08 April 2009


Palm Sunday here in Catalonia is known as diumenge de rams, or "branches Sunday," which is funny considering that there actually are palms, in abundance, in this Mediterranean locale. Unlike, say, Vermont, where our palm branches must be imported from who knows where.

In fact, as I learned last weekend, Palm Sunday is actually more Eastery than Easter Sunday, in the sense that even if you never go to church during the rest of the year, Palm Sunday is the day you dress up your kids in patent leather shoes and pastel outfits, and take them to mass. According to the Mister's grandmother, everyone is supposed to wear something brand new for the first time. She debuted a lovely blue coat.

Another important ritual is the buying and waving of the palmons or palmes, the former being tall straight palm fronds gathered into a bundle and traditionally carried by little boys, the latter being palm fronds woven into miraculously intricate confections and carried by the girls.

These are sold the Saturday prior to Palm Sunday on the Rambla Catalunya, and since Saturday was a beautiful day, I took a bike ride down to see all of the handiwork. Each booth is laden with palms of all shapes and sizes, from delicate floral fingerlings like the one my mother-in-law gave me to elaborate works of art several meters high. In addition, they sell the candy rosaries, ribbons and tiny toys that are used to decorate the palms, as well as large bunches of laurel and thyme, which are also carried to mass on Sunday morning. (I would have taken pictures, but the Mister has the camera in Japan, with instructions to take pictures of the cherry trees. The photograph above comes from another blog, in Catalan, about the holiday.)

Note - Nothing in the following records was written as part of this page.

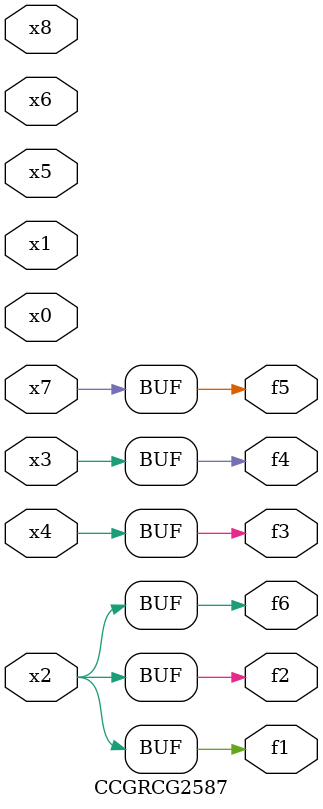
<source format=v>
module CCGRCG2587(
	input x0, x1, x2, x3, x4, x5, x6, x7, x8,
	output f1, f2, f3, f4, f5, f6
);
	assign f1 = x2;
	assign f2 = x2;
	assign f3 = x4;
	assign f4 = x3;
	assign f5 = x7;
	assign f6 = x2;
endmodule

</source>
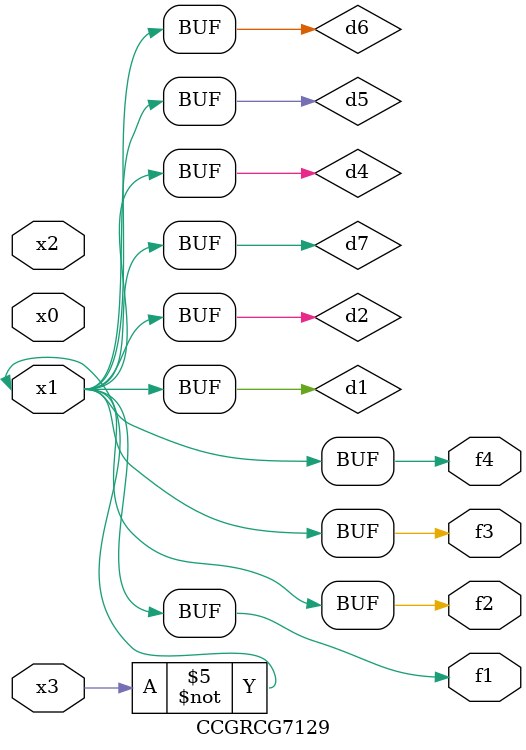
<source format=v>
module CCGRCG7129(
	input x0, x1, x2, x3,
	output f1, f2, f3, f4
);

	wire d1, d2, d3, d4, d5, d6, d7;

	not (d1, x3);
	buf (d2, x1);
	xnor (d3, d1, d2);
	nor (d4, d1);
	buf (d5, d1, d2);
	buf (d6, d4, d5);
	nand (d7, d4);
	assign f1 = d6;
	assign f2 = d7;
	assign f3 = d6;
	assign f4 = d6;
endmodule

</source>
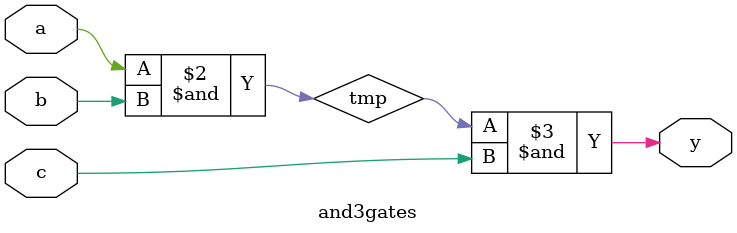
<source format=sv>
module and3gates(input logic a, b, c,
            output logic y);
logic tmp;
always_comb
begin
tmp = a & b;
y = tmp & c;
end
endmodule 
</source>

On Sunday I met the Mister's grandmother, mother, and our little niece in the plaza in front of the church, along with a huge crowd of other families. When the priest came out and read the Biblical passage describing the triumphal entry into Jerusalem, at every "alleluia," the palms and branches were lifted high into the air and shaken, and the straight bundles of palms carried by the boys were tamped into the ground. (From what I understand, they compete to see who can end up with the greatest length of frayed "broom.")

After Easter, many families hang the palms on their balconies, where they spend the year until the next Ash Wednesday, when they are burned to make the ash. If you're ever in Spain, if you look up from time to time, you'll notice the drying palmes strung across balconies' metal fretwork.